--- ТЕКСТ ДЛЯ ИЗУЧЕНИЯ ---
+---+

– Погода ужасная, ну правда же?
– Погода как погода.
– Неужели тебе не холодно?
– Холодно.
– Ну вот!
– Ты правда очень много жалуешься, Анна.
– Но погода плохая.
– Плохая. Но лучше плохая погода, чем никакой.
То, что «мир – это все, что имеет место», и то, что «мир – совокупность фактов, а не вещей», я написала маркером на двери мюнхенского холодильника, но шутка никому не понравилась. Надпись вроде бы удалось оттереть, а «Логико-философский трактат» Витгенштейна все равно никто читать не стал. Может, это и хорошо, иначе они плакали бы потом так же сильно, как и я.
Несколько прочтений спустя моя слезная радость утихла. Научная руководительница сказала, что я «недостаточно критична к Витгенштейну», чтобы написать о нем хорошую работу. Кроме того, чем больше я читала текст, тем меньше мне в нем становилось что-либо понятно. Из этого на некоторое время я сделала вывод, что полюбила Витгенштейна не зря. Действительно, если ты видишь мир определенным образом, то он тебе, конечно, понятен. Однако эта понятность, как сказано в предисловии к «Трактату», для решения проблем дает мало.
Людвигу Витгенштейну было 32 года, когда после долгих творческих и административных мучений текст наконец-то был издан и открыл ему большую дорогу в философский мир. Теперь на этой дороге толпятся и ругаются витгенштейноведы, многие из которых надеются, что он не только хотел написать трактат, состоящий целиком из шуток, но и правда пошутил, когда сказал, что, несмотря на завершенность «Трактата» и разрешение философских проблем, дело, конечно, не особенно изменится. И это при том, что Витгенштейн говорит, что мир изменит не философия: «Если добрая или злая воля изменяет мир, то ей по силам изменить лишь границы мира, а не факты – не то, что может быть выражено посредством языка»[138] (6.43). Мир есть такой, какой он есть. Мир всегда мой, и чужого быть не может. Мир счастливого отличен от мира несчастного, поэтому солипсизм на самом деле совпадает с реализмом. А самое главное, что мистическое в мире – это не то, как он есть, а то, что он есть.
Спустя годы Витгенштейн так же заявил, что «Логико-философский трактат» – это часы, которые показывают неправильное время. Однако время, которое показывают часы, – это относительное понятие. Так, может быть, лучше неправильное время, чем никакого?

+---+

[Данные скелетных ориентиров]
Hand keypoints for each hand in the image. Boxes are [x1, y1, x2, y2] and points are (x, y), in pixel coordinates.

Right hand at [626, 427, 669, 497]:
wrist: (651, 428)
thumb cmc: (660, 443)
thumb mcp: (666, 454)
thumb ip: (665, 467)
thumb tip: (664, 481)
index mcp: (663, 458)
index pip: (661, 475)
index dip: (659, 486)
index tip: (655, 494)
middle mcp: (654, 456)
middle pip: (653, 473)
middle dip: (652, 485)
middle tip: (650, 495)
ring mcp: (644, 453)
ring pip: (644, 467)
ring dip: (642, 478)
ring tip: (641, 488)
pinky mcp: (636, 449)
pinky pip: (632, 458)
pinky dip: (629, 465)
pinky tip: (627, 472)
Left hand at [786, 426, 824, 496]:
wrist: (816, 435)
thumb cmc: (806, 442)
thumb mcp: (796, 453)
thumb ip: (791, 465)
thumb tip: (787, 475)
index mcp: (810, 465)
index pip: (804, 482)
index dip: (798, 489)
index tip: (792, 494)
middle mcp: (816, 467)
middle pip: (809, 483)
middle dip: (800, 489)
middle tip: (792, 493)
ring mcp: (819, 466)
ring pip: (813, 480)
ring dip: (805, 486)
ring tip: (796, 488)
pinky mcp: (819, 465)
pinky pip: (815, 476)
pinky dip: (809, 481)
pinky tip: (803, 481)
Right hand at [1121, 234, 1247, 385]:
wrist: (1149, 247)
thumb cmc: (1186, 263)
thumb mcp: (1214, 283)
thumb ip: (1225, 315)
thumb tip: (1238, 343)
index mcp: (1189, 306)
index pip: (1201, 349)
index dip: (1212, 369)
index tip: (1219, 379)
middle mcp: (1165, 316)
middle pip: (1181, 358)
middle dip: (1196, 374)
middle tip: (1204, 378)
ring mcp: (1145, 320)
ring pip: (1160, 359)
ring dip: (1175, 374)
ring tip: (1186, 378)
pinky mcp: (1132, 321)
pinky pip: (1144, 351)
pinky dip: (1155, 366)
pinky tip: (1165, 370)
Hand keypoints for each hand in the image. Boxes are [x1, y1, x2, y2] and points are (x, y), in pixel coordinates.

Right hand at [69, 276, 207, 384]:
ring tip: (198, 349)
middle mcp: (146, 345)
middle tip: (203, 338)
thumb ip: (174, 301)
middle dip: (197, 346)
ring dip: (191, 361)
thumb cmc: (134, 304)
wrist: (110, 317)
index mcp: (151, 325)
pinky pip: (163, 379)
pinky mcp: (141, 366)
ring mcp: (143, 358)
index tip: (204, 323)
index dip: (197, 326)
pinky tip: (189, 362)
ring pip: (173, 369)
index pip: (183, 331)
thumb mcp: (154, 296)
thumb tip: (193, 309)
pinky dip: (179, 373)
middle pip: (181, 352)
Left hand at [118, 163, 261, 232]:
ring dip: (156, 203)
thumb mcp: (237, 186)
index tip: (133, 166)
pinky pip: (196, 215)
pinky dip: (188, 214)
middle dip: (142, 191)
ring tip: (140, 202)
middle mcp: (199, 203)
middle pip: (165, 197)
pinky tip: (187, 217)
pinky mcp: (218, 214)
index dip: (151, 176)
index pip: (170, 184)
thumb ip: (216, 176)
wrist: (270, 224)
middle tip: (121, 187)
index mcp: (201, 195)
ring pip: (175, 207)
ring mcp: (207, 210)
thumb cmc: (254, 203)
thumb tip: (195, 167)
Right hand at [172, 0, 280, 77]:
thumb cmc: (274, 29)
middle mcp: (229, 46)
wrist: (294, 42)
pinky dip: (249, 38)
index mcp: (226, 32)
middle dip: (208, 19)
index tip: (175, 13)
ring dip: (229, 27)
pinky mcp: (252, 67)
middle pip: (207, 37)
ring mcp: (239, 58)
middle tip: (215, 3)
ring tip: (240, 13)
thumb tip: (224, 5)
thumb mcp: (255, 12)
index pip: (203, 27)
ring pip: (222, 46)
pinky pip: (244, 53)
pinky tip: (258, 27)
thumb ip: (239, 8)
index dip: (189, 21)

+---+

--- НАБОР ЗАДАНИЙ ---
1. Определите, согласуются ли утверждения (a), (b) и (c) с текстом о Витгенштейне. На каждое ответьте «да» или «нет» и дословно приведите решающие слова текста. (a) Витгенштейну было 32 года, когда его трактат был издан. (b) Научная руководительница сочла отношение к Витгенштейну слишком критичным. (c) Шутка с надписью на двери холодильника всем понравилась.
2. Перепишите из текста о Витгенштейне отрывок от слов «Несколько прочтений спустя» до слов «проблем дает мало.».

--- РЕШЁННЫЕ ЗАДАНИЯ ---
1.
(a) Да: «Людвигу Витгенштейну было 32 года, когда после долгих творческих и административных мучений текст наконец-то был издан».
(b) Нет: «Научная руководительница сказала, что я „недостаточно критична к Витгенштейну“».
(c) Нет: «но шутка никому не понравилась».

2.
Несколько прочтений спустя моя слезная радость утихла. Научная руководительница сказала, что я «недостаточно критична к Витгенштейну», чтобы написать о нем хорошую работу. Кроме того, чем больше я читала текст, тем меньше мне в нем становилось что-либо понятно. Из этого на некоторое время я сделала вывод, что полюбила Витгенштейна не зря. Действительно, если ты видишь мир определенным образом, то он тебе, конечно, понятен. Однако эта понятность, как сказано в предисловии к «Трактату», для решения проблем дает мало.